Love thine enemies
by Euan Semple
OK maybe enemies is a bit strong but, having spent the past year working with a wide range of clients, if there is a single, common block to introducing social computing into organisations it is IT departments.
Part of this is a cultural thing. Corporate IT guys been brought up to manage risk rather than creativity and the free wheeling, individualist nature of Enterprise 2.0 scares the wits out of a lot of them. Even the word social makes them jumpy.
Part of it is a technological thing. PHP and Perl might as well be foreign languages to your average IT bod and many of the innovative platforms for Enterprise 2.0 are seen as sub-professional and inherently risky.
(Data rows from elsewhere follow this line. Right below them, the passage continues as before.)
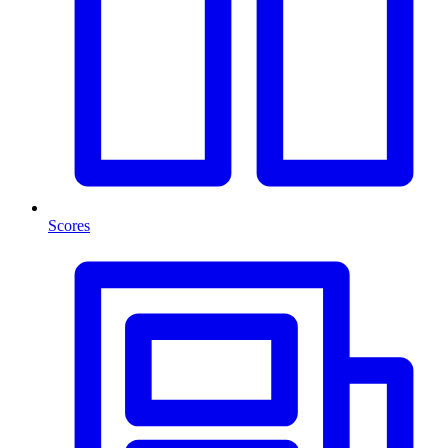
Scores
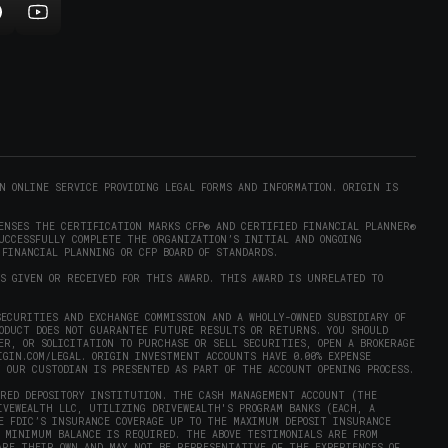
indow)
ollow
Subscribe
rigin
to
on
Origin
ram
eddit
on
opens
YouTube
n
(opens
new
in
)
indow)
new
N ONLINE SERVICE PROVIDING LEGAL FORMS AND INFORMATION. ORIGIN IS
window)
ENSES THE CERTIFICATION MARKS CFP® AND CERTIFIED FINANCIAL PLANNER®
UCCESSFULLY COMPLETE THE ORGANIZATION’S INITIAL AND ONGOING
 FINANCIAL PLANNING OR CFP BOARD OF STANDARDS.
AS GIVEN OR RECEIVED FOR THIS AWARD. THIS AWARD IS UNRELATED TO
ECURITIES AND EXCHANGE COMMISSION AND A WHOLLY-OWNED SUBSIDIARY OF
RODUCT DOES NOT GUARANTEE FUTURE RESULTS OR RETURNS. YOU SHOULD
ER, OR SOLICITATION TO PURCHASE OR SELL SECURITIES, OPEN A BROKERAGE
IGIN.COM/LEGAL
. ORIGIN INVESTMENT ACCOUNTS HAVE 0.00% EXPENSE
Y OUR CUSTODIAN IS PRESENTED AS PART OF THE ACCOUNT OPENING PROCESS.
URED DEPOSITORY INSTITUTION. THE CASH MANAGEMENT ACCOUNT (THE
IVEWEALTH LLC, UTILIZING DRIVEWEALTH'S PROGRAM BANKS (EACH, A
E FDIC’S INSURANCE COVERAGE UP TO THE MAXIMUM DEPOSIT INSURANCE
 MINIMUM BALANCE IS REQUIRED. THE ABOVE TESTIMONIALS ARE FROM
ARE THEIR OWN AND MAY NOT BE REPRESENTATIVE OF THE EXPERIENCES OF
Part of it is remoteness. A lot of IT departments have grown apart from their businesses either through the growth of their own empires or as a reaction to being the fall guys when things go wrong. Either way they are not seen as enablers and part of the business of business.
But things are about to get very different. As Adrian Sannier of Arizona State University says in a recent article in The Economist:
In the past, innovation was driven by the military or corporate markets. But now the consumer market, with its vast economies of scale and appetite for novelty, leads the way. Compared with the staid corporate-software industry, using these services is like “receiving technology from an advanced civilisation”
If Enterprise 2.0 is going to happen then the way we relate to our IT is going to have to change and as in any relationship the only thing we have the power to change is ourselves. We have to make it easy for our IT guys to help us. We need to approach them with a desire to work together rather than a desire for retribution and we need to find ways of conveying the business benefits along with the fun!